10 スピントロニクス・マグネティクス » 10.2 スピントルク・スピン流・回路・測定技術

[16p-C41-1~5] 10.2 スピントルク・スピン流・回路・測定技術

2016年9月16日(金) 13:15 〜 14:45 C41 (日航4階朱雀A)

久保田 均(産総研)

14:00 〜 14:15

[16p-C41-3] Dependence of switching properties of CoFeB-MgO based magnetic tunnel junctions on insertion layer material

〇(DC)Kyota Michael Watanabe1、Shunsuke Fukami1,2,3,4、Hideo Sato2,3,4、Fumihiro Matsukura1,2,3,5、Ohno Hideo1,2,3,4,5 (1.RIEC, Tohoku Univ.、2.CSIS, Tohoku Univ.、3.CSRN, Tohoku Univ.、4.CIES, Tohoku Univ.、5.WPI-AIMR, Tohoku Univ.)

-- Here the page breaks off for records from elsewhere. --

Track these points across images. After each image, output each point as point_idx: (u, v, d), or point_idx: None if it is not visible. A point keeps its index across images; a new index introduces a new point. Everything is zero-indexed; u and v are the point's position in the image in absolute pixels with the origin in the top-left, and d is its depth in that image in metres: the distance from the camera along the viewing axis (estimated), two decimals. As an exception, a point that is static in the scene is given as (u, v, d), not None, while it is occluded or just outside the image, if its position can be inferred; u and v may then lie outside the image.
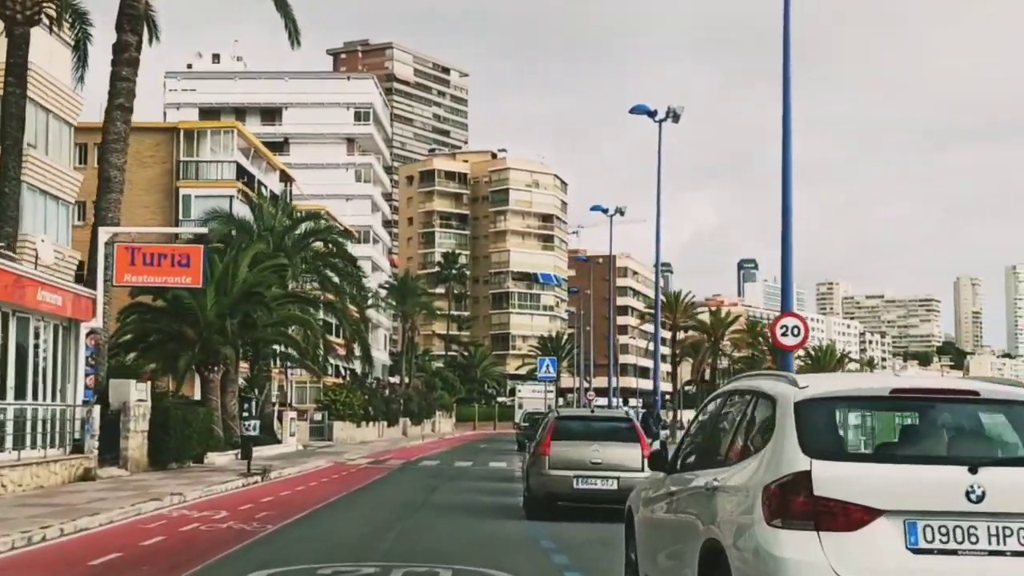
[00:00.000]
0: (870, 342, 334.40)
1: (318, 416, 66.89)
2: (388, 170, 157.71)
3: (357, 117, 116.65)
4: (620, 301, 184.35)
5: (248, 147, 75.22)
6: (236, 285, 43.85)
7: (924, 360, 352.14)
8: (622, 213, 63.20)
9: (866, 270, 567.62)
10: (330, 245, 53.65)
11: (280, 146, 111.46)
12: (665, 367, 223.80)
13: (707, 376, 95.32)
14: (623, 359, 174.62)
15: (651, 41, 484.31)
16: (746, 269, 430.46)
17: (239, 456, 41.23)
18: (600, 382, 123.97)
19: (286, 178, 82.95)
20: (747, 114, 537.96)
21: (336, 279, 52.16)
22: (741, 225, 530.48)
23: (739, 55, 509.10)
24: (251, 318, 43.82)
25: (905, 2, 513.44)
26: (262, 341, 44.55)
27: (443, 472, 37.49)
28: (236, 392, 45.28)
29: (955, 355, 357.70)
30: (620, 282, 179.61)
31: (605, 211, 63.52)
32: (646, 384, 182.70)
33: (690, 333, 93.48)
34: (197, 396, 46.01)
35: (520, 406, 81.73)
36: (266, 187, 75.79)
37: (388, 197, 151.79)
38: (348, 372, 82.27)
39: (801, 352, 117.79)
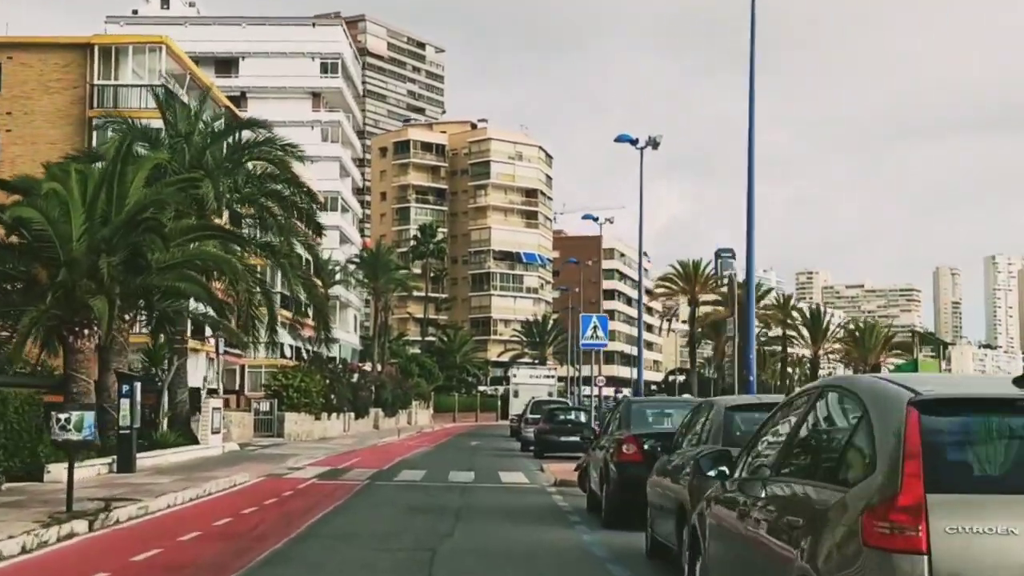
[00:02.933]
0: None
1: (265, 406, 51.38)
2: (361, 136, 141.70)
3: (324, 69, 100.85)
4: (606, 285, 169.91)
5: (183, 72, 59.46)
6: (124, 208, 28.38)
7: (907, 349, 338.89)
8: (656, 145, 47.87)
9: (842, 261, 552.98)
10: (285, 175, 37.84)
11: (237, 100, 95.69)
12: (651, 355, 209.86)
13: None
14: (609, 345, 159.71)
15: (618, 32, 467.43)
16: (724, 258, 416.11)
17: (115, 466, 25.87)
18: (586, 372, 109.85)
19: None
20: (712, 105, 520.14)
21: (279, 212, 36.29)
22: (711, 216, 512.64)
23: (701, 46, 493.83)
24: (142, 258, 28.30)
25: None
26: (157, 291, 28.88)
27: (436, 500, 22.00)
28: (125, 368, 29.67)
29: (936, 345, 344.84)
30: (606, 264, 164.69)
31: (634, 142, 48.08)
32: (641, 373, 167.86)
33: (712, 309, 78.21)
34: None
35: (516, 394, 66.22)
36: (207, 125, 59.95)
37: (360, 163, 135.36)
38: (310, 353, 66.51)
39: (841, 332, 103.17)
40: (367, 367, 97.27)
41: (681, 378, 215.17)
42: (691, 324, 72.92)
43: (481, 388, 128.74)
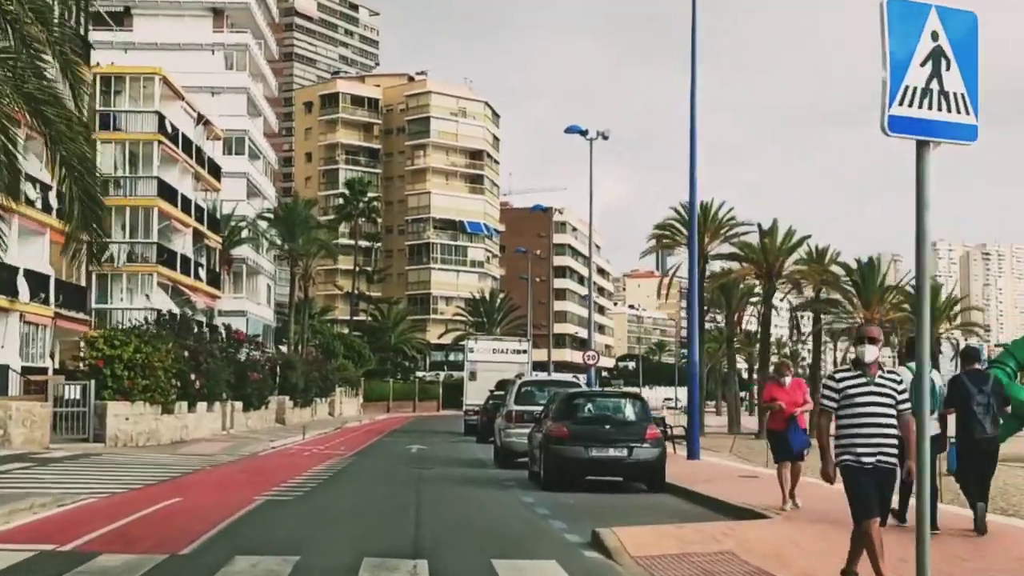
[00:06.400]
0: (802, 317, 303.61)
1: (75, 392, 30.54)
2: (285, 91, 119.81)
3: (228, -20, 79.86)
4: (557, 261, 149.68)
5: None
6: None
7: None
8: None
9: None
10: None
11: (119, 17, 74.72)
12: (600, 339, 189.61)
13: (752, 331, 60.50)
14: (560, 328, 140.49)
15: (551, 14, 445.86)
16: (665, 244, 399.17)
17: None
18: (539, 355, 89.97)
19: None
20: (649, 90, 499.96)
21: None
22: (647, 202, 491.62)
23: (637, 31, 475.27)
24: None
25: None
26: None
27: None
28: None
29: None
30: (557, 238, 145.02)
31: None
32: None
33: (721, 267, 58.60)
34: None
35: (473, 376, 45.68)
36: None
37: (287, 132, 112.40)
38: (205, 323, 45.30)
39: (895, 296, 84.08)
40: (284, 348, 76.78)
41: (631, 364, 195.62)
42: (699, 284, 53.17)
43: (419, 374, 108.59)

キーワード:spintronics, magnetic tunnel junctions, spin transfer torque-induced magnetization switching

CoFeB-MgO is crucial for high-performance magnetic tunnel junctions (MTJs), whose properties are known to depend on a material adjacent to the CoFeB. Recently, it was reported that the use of Mo adjacent layer improves heat-treatment resistance of magnetic properties, and the robustness is determined also by the crystallinity of Mo, bcc or amorphous. CoFeB-MgO MTJs with double MgO interfaces and ultrathin Ta insertion layer were shown to exhibit excellent characteristics at reduced dimensions less than 30 nm in diameter D; high thermal stability factor Delta and low intrinsic critical current IC0 of spin-transfer torque (STT) switching. However, the insertion material dependence of the characteristics is yet to be elucidated. Here, we study the properties of double-interfaced CoFeB-MgO MTJs with Mo or Ta insertion layer and various D down to less than 20 nm.
We fabricate MTJs with D ranging from 15 to 40 nm by electron-beam lithography and Ar ion milling, and anneal them at 300oC; a recording layer is CoFeB(1.4)/Mo or Ta(0.45)/CoFeB(1) (nm) and a reference layer possesses a synthetic ferrimagnetic structure. We confirm the ferromagnetic coupling between the two CoFeB layers in both recording layers with Ta and Mo. Delta and IC0 are evaluated from the switching probability measurement using 10-ms-long pulse currents. We obtain similar values of Delta irrespective of the insertion materials. The Delta decreases with decreasing D from ~60 at D = 40 nm to ~30 at D = 15 nm, indicating single-domain-like magnetization reversal. IC0 is almost independent of the insertion materials or slightly smaller for Ta-inserted CoFeB, and decreases monotonically with decreasing D. The results indicate that the properties of MTJs at reduced dimensions do not depend much on insertion materials, Ta or Mo, for the present stack structures with an ultrathin insertion layer.